Copy out exactly the stretch below, from the line with "(a) in sub-paragraph (1)" through the line with "1.5 Roadmap", both included; the pictures stay out.

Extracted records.
☆ ☆ ☆ ☆ ☆
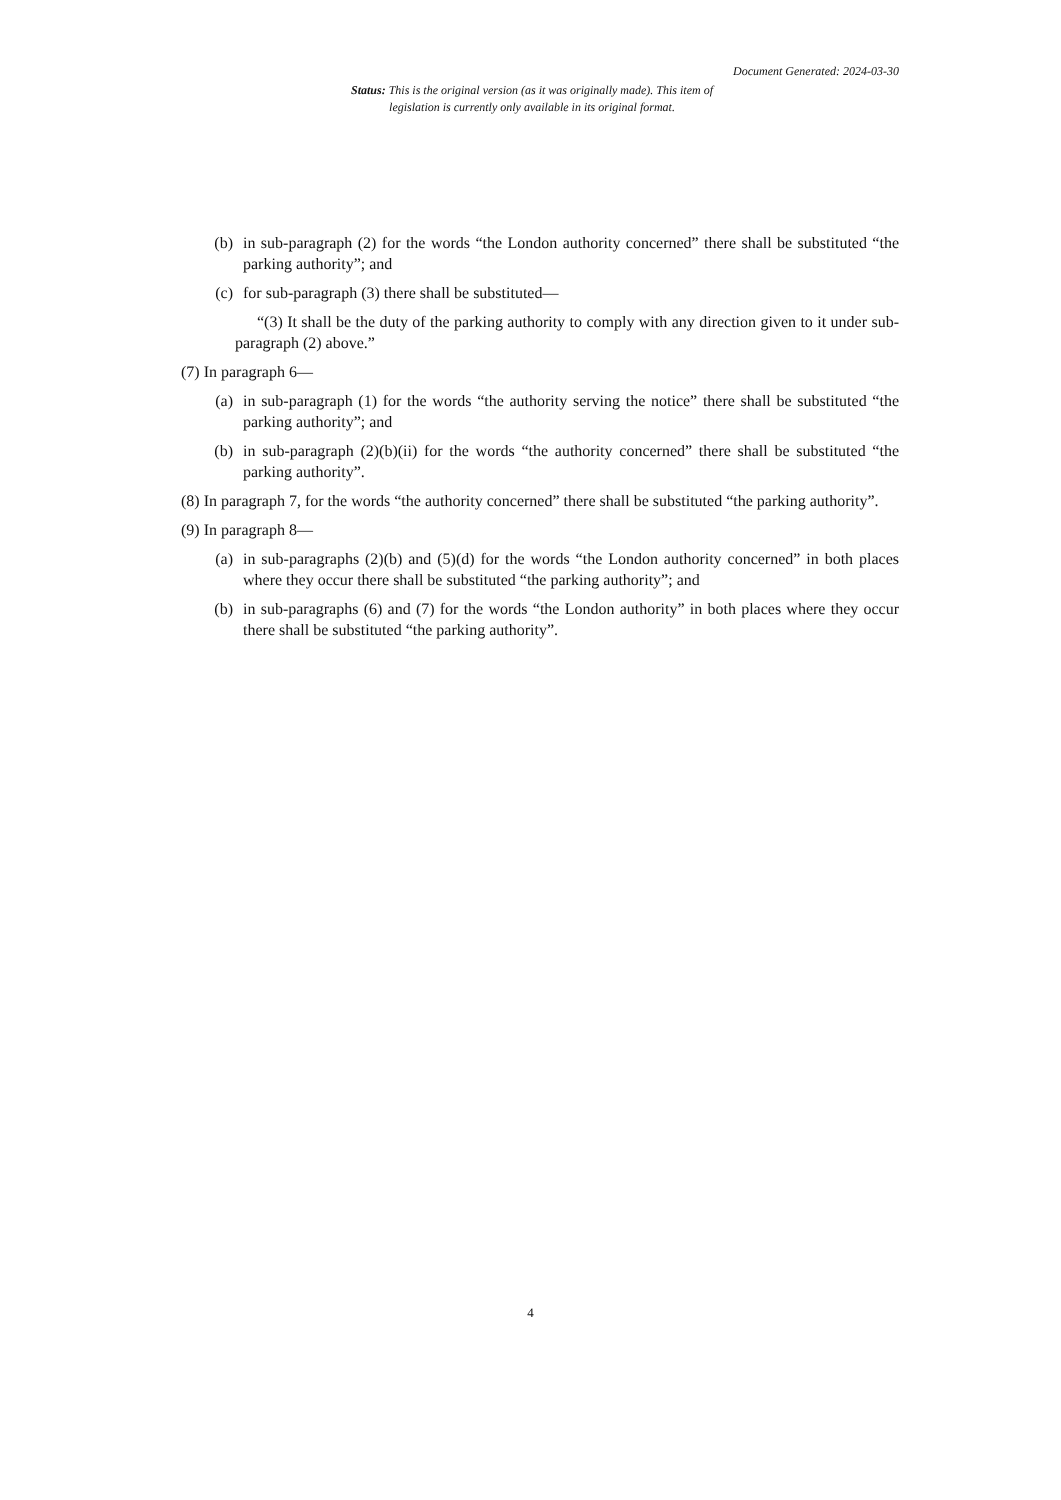Document Generated: 2024-03-30
Status: This is the original version (as it was originally made). This item of legislation is currently only available in its original format.
(b) in sub-paragraph (2) for the words “the London authority concerned” there shall be substituted “the parking authority”; and
(c) for sub-paragraph (3) there shall be substituted—
“(3) It shall be the duty of the parking authority to comply with any direction given to it under sub-paragraph (2) above.”
(7) In paragraph 6—
(a) in sub-paragraph (1) for the words “the authority serving the notice” there shall be substituted “the parking authority”; and
(b) in sub-paragraph (2)(b)(ii) for the words “the authority concerned” there shall be substituted “the parking authority”.
(8) In paragraph 7, for the words “the authority concerned” there shall be substituted “the parking authority”.
(9) In paragraph 8—
(a) in sub-paragraphs (2)(b) and (5)(d) for the words “the London authority concerned” in both places where they occur there shall be substituted “the parking authority”; and
(b) in sub-paragraphs (6) and (7) for the words “the London authority” in both places where they occur there shall be substituted “the parking authority”.
4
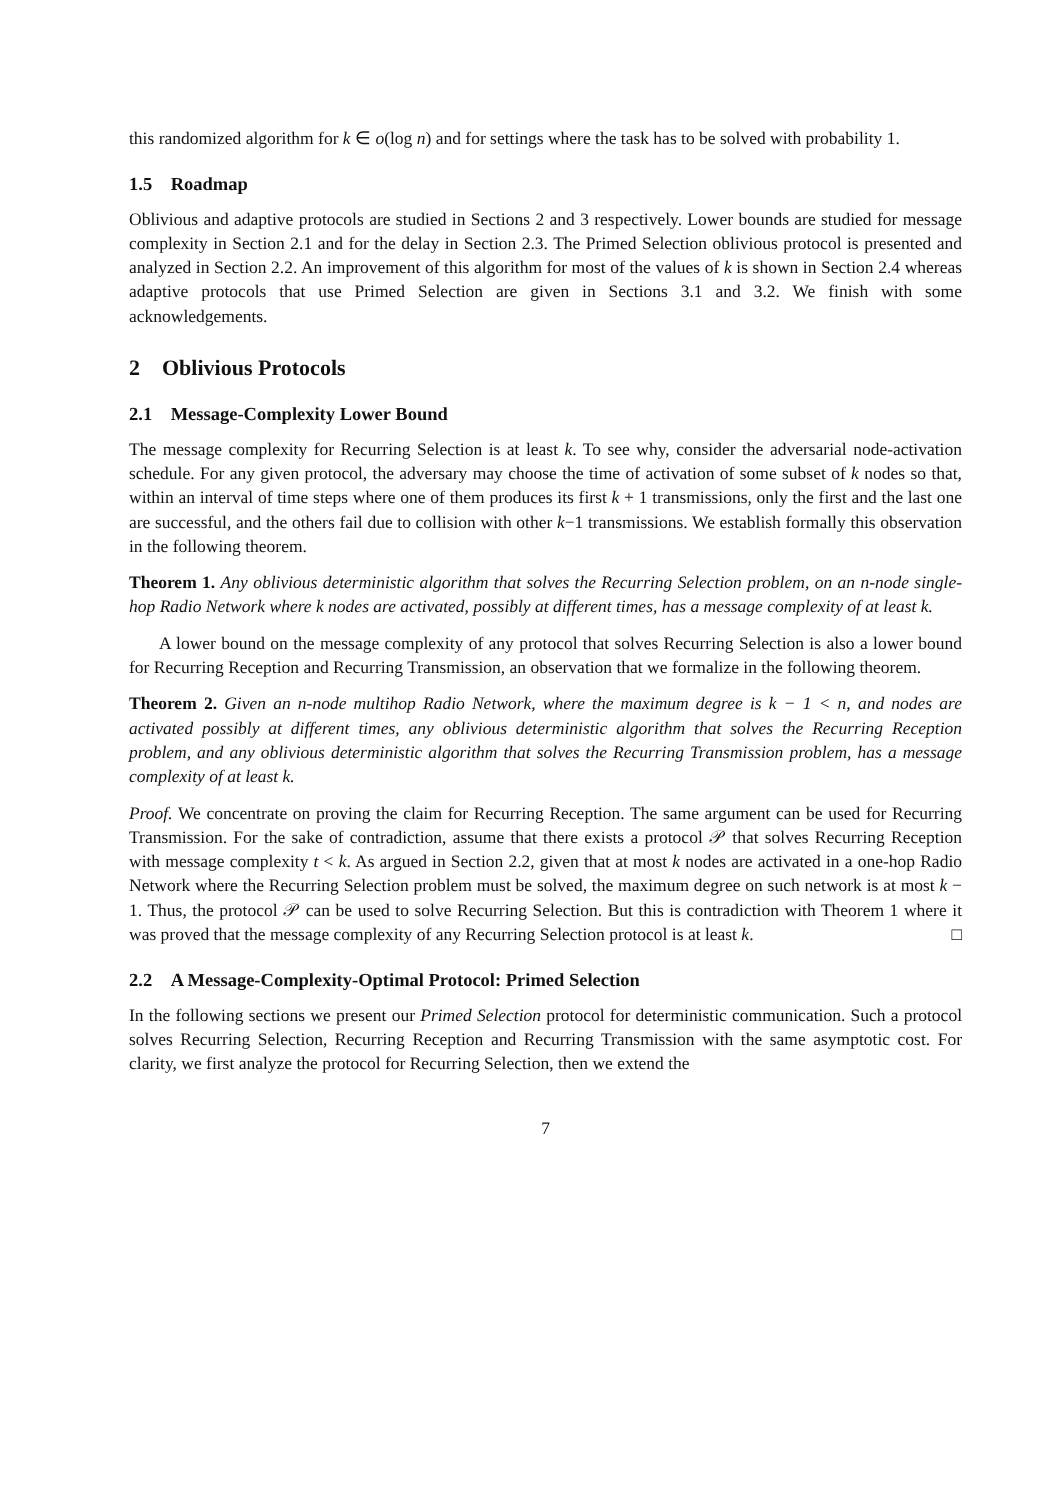this randomized algorithm for k ∈ o(log n) and for settings where the task has to be solved with probability 1.
1.5 Roadmap
Oblivious and adaptive protocols are studied in Sections 2 and 3 respectively. Lower bounds are studied for message complexity in Section 2.1 and for the delay in Section 2.3. The Primed Selection oblivious protocol is presented and analyzed in Section 2.2. An improvement of this algorithm for most of the values of k is shown in Section 2.4 whereas adaptive protocols that use Primed Selection are given in Sections 3.1 and 3.2. We finish with some acknowledgements.
2 Oblivious Protocols
2.1 Message-Complexity Lower Bound
The message complexity for Recurring Selection is at least k. To see why, consider the adversarial node-activation schedule. For any given protocol, the adversary may choose the time of activation of some subset of k nodes so that, within an interval of time steps where one of them produces its first k + 1 transmissions, only the first and the last one are successful, and the others fail due to collision with other k−1 transmissions. We establish formally this observation in the following theorem.
Theorem 1. Any oblivious deterministic algorithm that solves the Recurring Selection problem, on an n-node single-hop Radio Network where k nodes are activated, possibly at different times, has a message complexity of at least k.
A lower bound on the message complexity of any protocol that solves Recurring Selection is also a lower bound for Recurring Reception and Recurring Transmission, an observation that we formalize in the following theorem.
Theorem 2. Given an n-node multihop Radio Network, where the maximum degree is k − 1 < n, and nodes are activated possibly at different times, any oblivious deterministic algorithm that solves the Recurring Reception problem, and any oblivious deterministic algorithm that solves the Recurring Transmission problem, has a message complexity of at least k.
Proof. We concentrate on proving the claim for Recurring Reception. The same argument can be used for Recurring Transmission. For the sake of contradiction, assume that there exists a protocol 𝒫 that solves Recurring Reception with message complexity t < k. As argued in Section 2.2, given that at most k nodes are activated in a one-hop Radio Network where the Recurring Selection problem must be solved, the maximum degree on such network is at most k − 1. Thus, the protocol 𝒫 can be used to solve Recurring Selection. But this is contradiction with Theorem 1 where it was proved that the message complexity of any Recurring Selection protocol is at least k. □
2.2 A Message-Complexity-Optimal Protocol: Primed Selection
In the following sections we present our Primed Selection protocol for deterministic communication. Such a protocol solves Recurring Selection, Recurring Reception and Recurring Transmission with the same asymptotic cost. For clarity, we first analyze the protocol for Recurring Selection, then we extend the
7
☆ ☆ ☆ ☆ ☆
ANSWER TO THIS TASK.
(a) in sub-paragraph (1) for the words “the authority serving the notice” there shall be substituted “the parking authority”; and
(b) in sub-paragraph (2)(b)(ii) for the words “the authority concerned” there shall be substituted “the parking authority”.
(8) In paragraph 7, for the words “the authority concerned” there shall be substituted “the parking authority”.
(9) In paragraph 8—
(a) in sub-paragraphs (2)(b) and (5)(d) for the words “the London authority concerned” in both places where they occur there shall be substituted “the parking authority”; and
(b) in sub-paragraphs (6) and (7) for the words “the London authority” in both places where they occur there shall be substituted “the parking authority”.
4
this randomized algorithm for k ∈ o(log n) and for settings where the task has to be solved with probability 1.
1.5 Roadmap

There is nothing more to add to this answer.